BELGIUM – The country’s largest pension fund, the e3.5bn Belgacom scheme, has postponed until August a key strategy review that could see part of an e300m inflow to the fund invested for the first time with new managers in hedge fund, property and credit briefs.

The fund, which presented the initial part of its investment review – conducted with Dutch consultant Ortec – to its board last week, says it does not want to leap into alternative investments particularly without first having rigorously checked the potential impact on the fund.

Philip Neyt, director general of the fund, comments:
“ Derivatives is the whole issue at the moment. It largely depends on the input that you put into the model.
“ Like in a lot of studies, especially with quantatitive models it’s OK if you put in high returns and low correlation/risk, because then that is what will come out. You don’t need to be an expert to see that.”

He notes that the fund is building some worst case scenarios into the system.
“ The problem with the alternative asset class is that the track record is rather short.
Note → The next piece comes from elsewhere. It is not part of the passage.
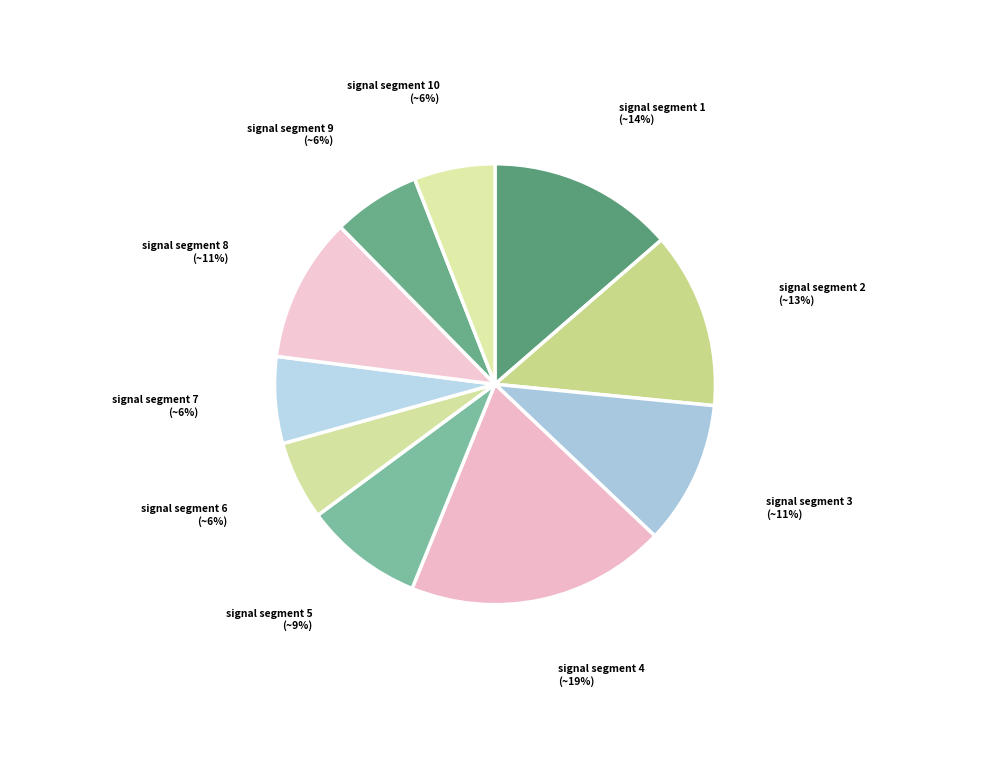

How many segments does this pie chart have?

10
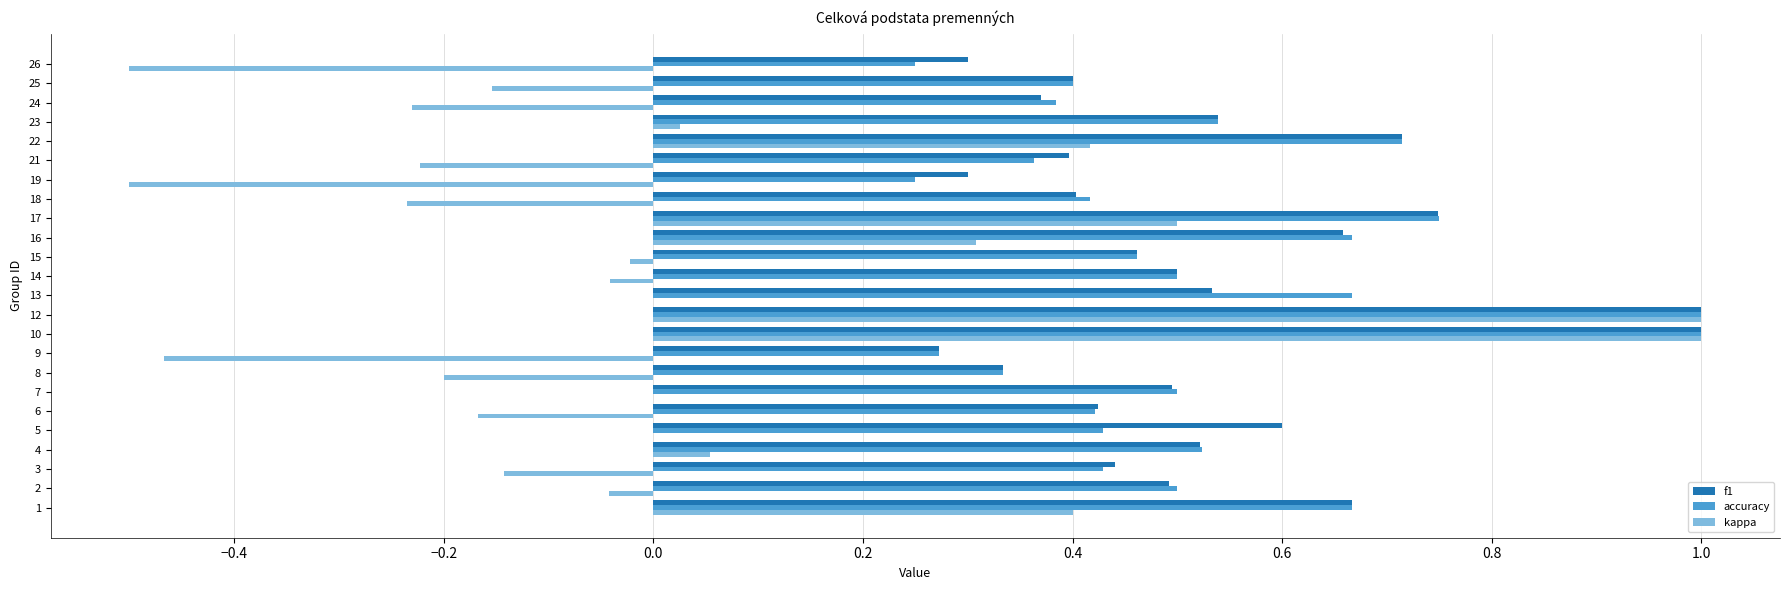

What is the total value across all series at 25?

0.6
Can it be sustained in the long-term?
“ We have seen data from 1990 up until now, but that was also an economic period which was rather a bull market, so the question is how do they react to bear markets and in a crisis. In a crisis we think that all the correlations will go up, so there are a lot of questions here about the optimisation of the system.”

Neyt says Belgacom is also looking at the cost aspect of hedge fund investment, pointing out that the fund will take a fund of hedge funds approach.
“ We need to think about the cost of the hedge fund, the cost of the individual managers and things like performance related fees.”

Another point he raises is the possible saturation effect on the hedge fund market itself.
“ If everyone goes into hedge funds and if all pension funds are considering this then the efficiencies will come down, because we will all get only a small piece of the benefits.
“ We’ve put in a lot of questions.”

Neyt says the fund has for the first time built real estate into the strategic process.
“ We don’t have real-estate at the moment. We’ve also built in credits, because in the bond markets we will decrease government bonds and go more into credits.”

“ There is also the question of whether we should rebalance now, because we should be more in equities. Since last year though with the performance of bonds being much bigger than equities we are now below our target, which was to be 55% in equities – at the moment we are at around 46%, due to the market effect. So this will be both, new money plus rebalancing, he adds.

The e300m inflow to the fund is currently invested by Belgacom in equities futures.